What Must Other Criteria One Fulfil To Apply For This Grant?
In addition to the criteria as mentioned earlier, check for the following:
- An applicant of the First Home Owner Grant should be a minimum of eighteen years of age.
- Either you or your spouse must be a permanent resident or an Australian citizen.
You or your spouse must live in that house for a minimum of a year as your permanent place of residence from the date of the completion of the construction. However, this does not apply to those in the Australian defense force, Army, Navy, etc.
Who Should You Include In Your First Home Owner Grant Application?
Those who borrow money from a bank or any other financer need to make sure that the bank or financer is lodging the scheme for you. Moreover, if you need this grant to make a settlement or progress payment, lodging it with an agent will be a good idea.
Besides, a potential first homeowner with a family can get a full exemption if the value of their property is less than $150,000. And if your property’s valuation is above $200,000, then you only get a concession.
If you want the former and want to apply for your family, you must have a child who is completely dependent on you during the sale.
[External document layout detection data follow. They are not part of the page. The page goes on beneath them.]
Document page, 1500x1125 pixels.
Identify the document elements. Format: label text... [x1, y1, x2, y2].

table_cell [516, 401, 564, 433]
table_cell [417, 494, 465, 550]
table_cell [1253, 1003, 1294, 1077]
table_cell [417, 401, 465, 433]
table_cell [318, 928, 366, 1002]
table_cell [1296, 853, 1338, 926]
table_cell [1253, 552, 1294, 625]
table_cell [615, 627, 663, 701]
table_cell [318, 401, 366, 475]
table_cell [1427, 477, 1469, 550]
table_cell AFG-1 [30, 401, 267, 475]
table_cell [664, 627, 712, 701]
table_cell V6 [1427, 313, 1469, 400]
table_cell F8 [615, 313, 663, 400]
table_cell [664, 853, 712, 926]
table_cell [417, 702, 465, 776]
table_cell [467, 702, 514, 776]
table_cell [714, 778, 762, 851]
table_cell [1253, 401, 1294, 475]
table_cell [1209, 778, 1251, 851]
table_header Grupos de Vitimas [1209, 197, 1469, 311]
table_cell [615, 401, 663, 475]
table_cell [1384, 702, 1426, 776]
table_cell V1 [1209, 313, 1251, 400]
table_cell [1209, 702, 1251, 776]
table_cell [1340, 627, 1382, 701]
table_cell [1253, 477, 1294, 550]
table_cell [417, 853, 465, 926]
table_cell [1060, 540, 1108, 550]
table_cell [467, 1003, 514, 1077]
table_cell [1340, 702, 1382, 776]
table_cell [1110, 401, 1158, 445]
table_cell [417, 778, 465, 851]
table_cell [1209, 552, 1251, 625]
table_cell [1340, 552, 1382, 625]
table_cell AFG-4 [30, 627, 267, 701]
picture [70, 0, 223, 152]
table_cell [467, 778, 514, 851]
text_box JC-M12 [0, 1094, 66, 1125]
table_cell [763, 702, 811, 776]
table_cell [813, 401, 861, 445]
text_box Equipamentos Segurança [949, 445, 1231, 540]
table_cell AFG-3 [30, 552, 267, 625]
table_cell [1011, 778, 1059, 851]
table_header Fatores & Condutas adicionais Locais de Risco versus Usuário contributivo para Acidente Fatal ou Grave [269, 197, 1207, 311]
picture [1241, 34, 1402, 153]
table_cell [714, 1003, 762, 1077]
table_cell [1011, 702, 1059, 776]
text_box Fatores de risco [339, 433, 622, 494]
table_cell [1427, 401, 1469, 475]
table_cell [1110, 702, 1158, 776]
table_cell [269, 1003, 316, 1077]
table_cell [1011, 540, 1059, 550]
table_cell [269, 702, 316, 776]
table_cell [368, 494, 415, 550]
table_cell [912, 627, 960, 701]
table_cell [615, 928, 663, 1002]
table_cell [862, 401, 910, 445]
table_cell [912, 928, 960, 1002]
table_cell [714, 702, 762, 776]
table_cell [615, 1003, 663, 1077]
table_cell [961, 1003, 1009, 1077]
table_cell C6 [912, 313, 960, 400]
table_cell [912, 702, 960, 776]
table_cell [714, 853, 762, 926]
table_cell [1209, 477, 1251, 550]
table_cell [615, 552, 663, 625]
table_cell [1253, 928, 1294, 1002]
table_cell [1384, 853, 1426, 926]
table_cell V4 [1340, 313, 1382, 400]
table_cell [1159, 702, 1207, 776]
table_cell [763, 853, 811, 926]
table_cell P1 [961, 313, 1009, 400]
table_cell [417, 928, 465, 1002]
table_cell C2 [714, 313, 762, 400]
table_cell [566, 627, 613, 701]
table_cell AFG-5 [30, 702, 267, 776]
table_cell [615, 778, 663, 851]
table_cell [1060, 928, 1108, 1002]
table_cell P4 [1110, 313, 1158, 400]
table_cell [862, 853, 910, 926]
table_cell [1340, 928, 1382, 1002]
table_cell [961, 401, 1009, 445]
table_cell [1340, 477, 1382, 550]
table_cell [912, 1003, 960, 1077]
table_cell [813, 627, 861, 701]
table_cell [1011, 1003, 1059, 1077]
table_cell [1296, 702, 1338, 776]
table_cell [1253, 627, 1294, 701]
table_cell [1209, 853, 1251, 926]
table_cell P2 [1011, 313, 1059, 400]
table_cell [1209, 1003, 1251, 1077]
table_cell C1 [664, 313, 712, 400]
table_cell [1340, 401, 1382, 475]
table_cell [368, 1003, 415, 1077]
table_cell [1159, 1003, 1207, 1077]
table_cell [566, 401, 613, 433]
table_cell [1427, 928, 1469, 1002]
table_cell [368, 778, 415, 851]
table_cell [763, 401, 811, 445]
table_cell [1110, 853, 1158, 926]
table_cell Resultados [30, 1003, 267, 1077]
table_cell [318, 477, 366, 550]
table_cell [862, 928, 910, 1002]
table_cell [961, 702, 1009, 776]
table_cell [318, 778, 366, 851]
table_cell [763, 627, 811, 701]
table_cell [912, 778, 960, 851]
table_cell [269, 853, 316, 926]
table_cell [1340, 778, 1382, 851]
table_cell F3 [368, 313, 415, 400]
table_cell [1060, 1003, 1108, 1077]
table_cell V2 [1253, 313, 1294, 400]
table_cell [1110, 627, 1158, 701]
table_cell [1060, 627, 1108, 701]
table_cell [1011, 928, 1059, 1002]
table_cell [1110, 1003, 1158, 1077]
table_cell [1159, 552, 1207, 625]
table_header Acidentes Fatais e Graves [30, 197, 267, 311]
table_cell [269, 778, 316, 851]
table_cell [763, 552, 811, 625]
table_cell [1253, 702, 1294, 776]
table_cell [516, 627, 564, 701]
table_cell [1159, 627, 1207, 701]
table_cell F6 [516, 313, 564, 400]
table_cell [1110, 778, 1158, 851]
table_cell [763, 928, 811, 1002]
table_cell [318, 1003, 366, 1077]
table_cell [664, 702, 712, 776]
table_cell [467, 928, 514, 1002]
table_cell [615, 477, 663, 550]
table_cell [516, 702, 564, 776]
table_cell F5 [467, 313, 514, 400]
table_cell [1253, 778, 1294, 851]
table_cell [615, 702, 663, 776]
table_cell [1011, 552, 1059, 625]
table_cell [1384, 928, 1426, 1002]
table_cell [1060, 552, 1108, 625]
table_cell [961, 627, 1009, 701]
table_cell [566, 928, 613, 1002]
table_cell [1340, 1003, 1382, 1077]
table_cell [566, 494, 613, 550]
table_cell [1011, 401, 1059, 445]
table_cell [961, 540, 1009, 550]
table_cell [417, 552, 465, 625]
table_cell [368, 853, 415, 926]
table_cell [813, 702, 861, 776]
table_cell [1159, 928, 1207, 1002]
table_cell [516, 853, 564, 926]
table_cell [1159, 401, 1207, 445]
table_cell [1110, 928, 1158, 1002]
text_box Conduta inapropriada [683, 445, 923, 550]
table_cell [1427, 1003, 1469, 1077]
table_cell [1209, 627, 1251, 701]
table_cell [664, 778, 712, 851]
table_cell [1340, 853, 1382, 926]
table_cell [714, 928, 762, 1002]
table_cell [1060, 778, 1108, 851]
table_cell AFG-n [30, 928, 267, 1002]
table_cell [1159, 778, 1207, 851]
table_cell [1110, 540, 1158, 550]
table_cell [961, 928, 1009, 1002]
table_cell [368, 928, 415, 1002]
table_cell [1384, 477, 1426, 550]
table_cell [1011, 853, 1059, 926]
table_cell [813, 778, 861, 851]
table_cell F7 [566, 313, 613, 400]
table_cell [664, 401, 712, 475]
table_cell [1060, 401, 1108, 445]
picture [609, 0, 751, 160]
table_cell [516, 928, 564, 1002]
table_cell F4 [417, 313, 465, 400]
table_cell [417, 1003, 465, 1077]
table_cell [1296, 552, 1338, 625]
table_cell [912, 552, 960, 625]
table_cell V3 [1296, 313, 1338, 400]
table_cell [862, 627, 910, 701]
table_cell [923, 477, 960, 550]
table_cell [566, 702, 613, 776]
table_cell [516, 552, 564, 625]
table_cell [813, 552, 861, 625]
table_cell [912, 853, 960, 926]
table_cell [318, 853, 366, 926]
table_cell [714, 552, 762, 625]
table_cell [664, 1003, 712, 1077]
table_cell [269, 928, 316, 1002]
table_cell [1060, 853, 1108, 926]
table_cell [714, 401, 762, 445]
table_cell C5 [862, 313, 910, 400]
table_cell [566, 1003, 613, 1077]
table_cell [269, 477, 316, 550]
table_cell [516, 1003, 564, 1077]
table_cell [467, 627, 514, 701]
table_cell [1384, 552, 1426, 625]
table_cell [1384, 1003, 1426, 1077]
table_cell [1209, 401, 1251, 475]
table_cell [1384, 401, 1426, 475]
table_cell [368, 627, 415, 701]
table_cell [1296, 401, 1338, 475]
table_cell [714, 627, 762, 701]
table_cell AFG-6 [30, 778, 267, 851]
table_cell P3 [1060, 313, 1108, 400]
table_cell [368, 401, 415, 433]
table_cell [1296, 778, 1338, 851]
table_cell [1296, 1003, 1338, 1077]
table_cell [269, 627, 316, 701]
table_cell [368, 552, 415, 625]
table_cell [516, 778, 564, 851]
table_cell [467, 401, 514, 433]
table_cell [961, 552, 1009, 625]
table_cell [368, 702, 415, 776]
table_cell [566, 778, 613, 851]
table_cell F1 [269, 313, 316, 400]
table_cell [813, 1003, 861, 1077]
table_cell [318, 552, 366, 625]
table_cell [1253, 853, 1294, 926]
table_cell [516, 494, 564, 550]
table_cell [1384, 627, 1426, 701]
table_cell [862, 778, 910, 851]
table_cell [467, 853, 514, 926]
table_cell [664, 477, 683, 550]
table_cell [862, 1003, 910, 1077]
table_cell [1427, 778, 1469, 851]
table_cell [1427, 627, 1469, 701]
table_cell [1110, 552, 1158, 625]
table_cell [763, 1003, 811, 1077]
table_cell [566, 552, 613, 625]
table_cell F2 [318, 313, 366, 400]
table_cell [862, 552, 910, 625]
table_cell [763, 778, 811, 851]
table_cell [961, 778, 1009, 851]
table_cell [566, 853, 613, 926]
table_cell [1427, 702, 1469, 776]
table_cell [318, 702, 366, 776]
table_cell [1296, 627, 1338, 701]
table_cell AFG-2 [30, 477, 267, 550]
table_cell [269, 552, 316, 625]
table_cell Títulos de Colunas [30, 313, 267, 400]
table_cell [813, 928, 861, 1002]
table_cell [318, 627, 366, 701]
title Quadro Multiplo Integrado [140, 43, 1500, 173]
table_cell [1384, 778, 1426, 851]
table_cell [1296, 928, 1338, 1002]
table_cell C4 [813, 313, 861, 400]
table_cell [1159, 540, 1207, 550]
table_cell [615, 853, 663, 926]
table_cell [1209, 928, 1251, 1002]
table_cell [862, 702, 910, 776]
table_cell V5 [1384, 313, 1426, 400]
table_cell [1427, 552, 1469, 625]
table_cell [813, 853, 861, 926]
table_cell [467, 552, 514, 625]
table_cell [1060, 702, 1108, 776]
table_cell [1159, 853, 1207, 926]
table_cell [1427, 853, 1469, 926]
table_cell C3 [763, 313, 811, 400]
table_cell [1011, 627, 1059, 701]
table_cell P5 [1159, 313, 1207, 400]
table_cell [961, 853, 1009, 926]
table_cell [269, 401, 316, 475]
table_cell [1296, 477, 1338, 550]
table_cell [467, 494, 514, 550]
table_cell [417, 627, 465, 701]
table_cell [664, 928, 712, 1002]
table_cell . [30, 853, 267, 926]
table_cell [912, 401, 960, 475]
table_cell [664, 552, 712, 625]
Moreover, if you don’t have a child under eighteen years of age, both your spouse and you must be eligible under the criteria we discussed above.
In addition, if you are a pensioner, you too can apply for this scheme under the section of duty exemption, concession, or a one-off concession while buying. To be a perfect candidate for this scheme, you should have a newly built home or an established property. Moreover, another criterion is that you built your house within three years of buying the plot of land.